Question

A bag contains two blue marbles, two green marbles, and three purple marbles. You randomly select a marble from the bag then roll a standard six-sided number cube. Let A be the event that you select a green marble. Let B be the event that you roll a number less than 3. The P(A∩B)=0.0952. Calculate P(A), P(B). Explain and show how to use those two probabilities to determine if events A and B are independent. Are the events independent?
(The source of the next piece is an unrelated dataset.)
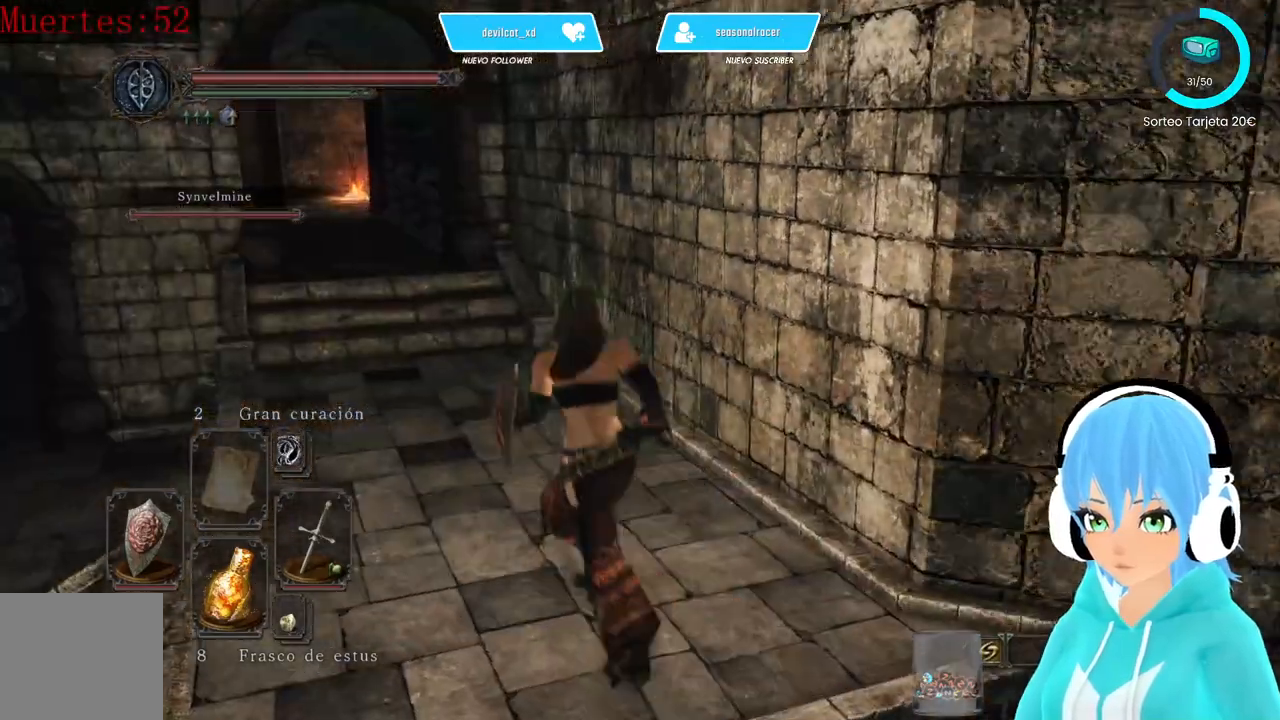
{"buttons": ["B"], "left_stick": "up-left", "right_stick": "left", "events": []}
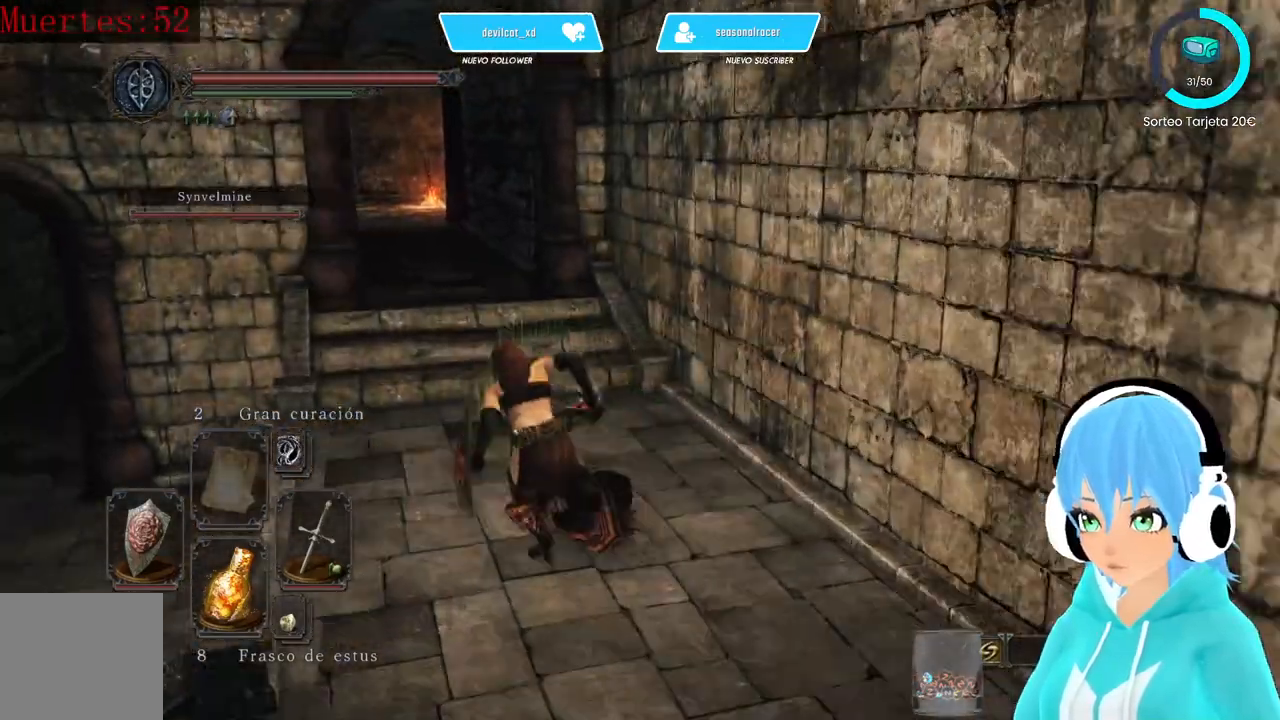
{"buttons": ["B"], "left_stick": "up", "right_stick": "center", "events": [[167, "B", "up"], [417, "left_stick", "up"], [500, "B", "down"], [500, "right_stick", "center"]]}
Round each calculation to four decimal places.

Answer 1

Explanation:

P(A) = 2/7 = 0.2857

P(B) = 1/3 = 0.3333

If A and B are independent, then P(A∩B) = P(A)*P(B) = 0.2857*0.3333

= 0.0952 which is the same as given for P(A∩B).

So A and B are independent.

Answer 2

Explanation:

P(A) = Probability of drawing a green marble from a bag of two blue marbles, two green marbles, and three purple marbles

= 2 (green) / 7 (total of two, two and three)

= 2/7

P(B) = Probability of rolling a number less than 3 from a standard six-sided number cube

= 2 (1 and 2 less than 3) / 6 (1 through 6)

= 1/3

P(A) and P(B) are calculated to be two real numbers and do not depend on each other. So event A and B are independent.